The linebackers also have been great, even without LB Erin Henderson (concussion) the past two games. Henderson could return to his WLB spot this week if he tests out well, but MLB Jasper Brinkley has done a tremendous job taking Henderson's spot inside in the nickel. SLB Chad Greenway is having a great season through four games.

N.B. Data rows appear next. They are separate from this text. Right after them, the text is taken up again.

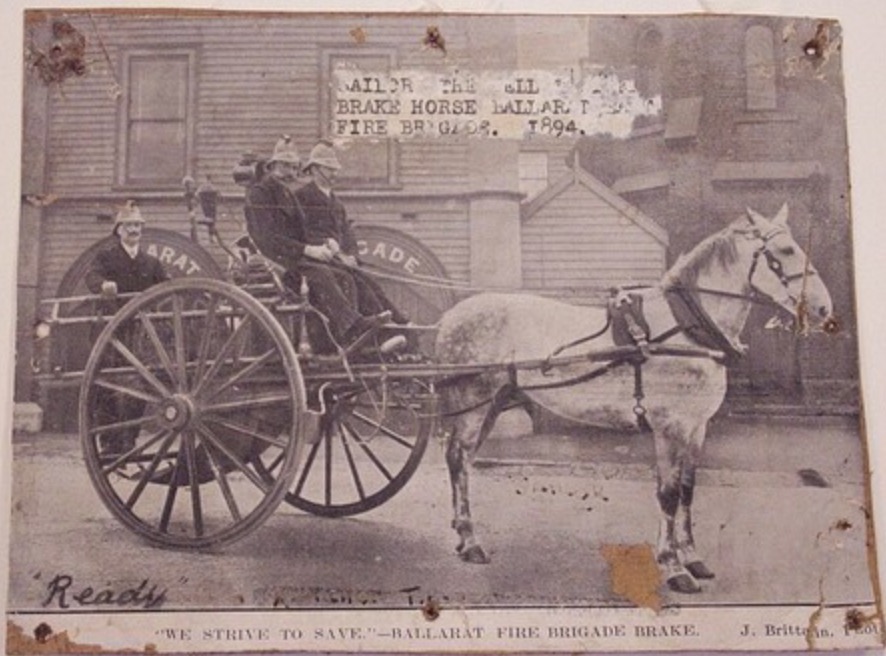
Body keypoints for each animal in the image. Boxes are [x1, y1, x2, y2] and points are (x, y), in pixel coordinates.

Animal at [438, 205, 840, 596]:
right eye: (785, 251)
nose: (824, 310)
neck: (686, 330)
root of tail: (449, 316)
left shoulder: (696, 428)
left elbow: (688, 489)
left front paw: (692, 557)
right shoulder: (668, 427)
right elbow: (668, 493)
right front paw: (673, 567)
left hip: (491, 404)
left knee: (463, 461)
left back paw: (461, 534)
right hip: (474, 401)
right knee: (458, 458)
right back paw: (471, 541)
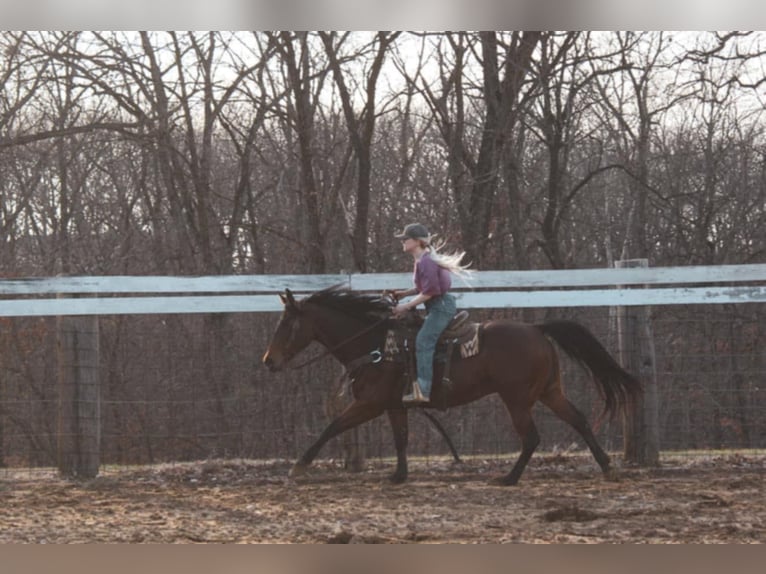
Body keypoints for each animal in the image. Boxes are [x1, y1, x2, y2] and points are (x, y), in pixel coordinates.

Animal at [264, 288, 640, 486]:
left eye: (286, 324)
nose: (269, 361)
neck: (375, 344)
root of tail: (537, 329)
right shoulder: (394, 405)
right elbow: (401, 438)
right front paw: (399, 475)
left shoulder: (369, 404)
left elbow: (332, 427)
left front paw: (299, 466)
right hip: (549, 392)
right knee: (578, 419)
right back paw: (606, 467)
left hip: (517, 398)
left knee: (532, 437)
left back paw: (508, 478)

This won’t be a big pass-rush game for the Vikings, and it could frustrate DEs Jared Allen and Brian Robison and Co. They are quick off the snap, but the Titans' offense — even with QB Matt Hasselbeck likely to start for an injured Jake Locker — is predicated on getting rid of the ball quickly. It’s all about rhythm and quick timing, and the tackles, Michael Roos and David Stewart, are a typically good pass-blocking pair (although ORT Stewart was eaten alive by Texans DLE J.J. Watt last week).

Instead, Allen and Robison must not be hell-bent to bend the edge, instead keeping contain, avoiding cut blocks and being ready to dive inside to help stop the run, all while respecting Johnson’s big-play ability. He’s still capable of breaking out, despite a long run this season of 19 yards.

Last week, FS Harrison Smith was given the task of helping eliminate Lions WR Calvin Johnson. This week, Smith’s duty could be to help “spy” on Johnson if the Titans can’t crank up the deep passing game. They have speed at wideout, but Kenny Britt might not play, Locker is out and rookie WR Kendall Wright has been mistake-prone.

Johnson is still a huge key for the Titans, especially with others banged up. The Vikings know they can’t snooze on him, and new coordinator Alan Williams has proven to be more willing to be aggressive than some of his precessors. Expect the Vikings' theme to be based on shooting gaps to make plays behind the line early in the contest because in the past, Johnson has gotten frustrated (and less patient) when he’s knocked for losses early in games. He has tended to check out of games mentally after some slow starts.

Want proof? In his first three seasons, Johnson’s best NFL campaigns, he averaged 23.7 yards and 4.6 yards per carry in the first quarter. He also scored nine TDs in those 47 games. In his past 20 games, which have been fraught with frustration and blame this season and last, those numbers have fallen to 16.4 and 3.7, respectively, with only one first-quarter TD.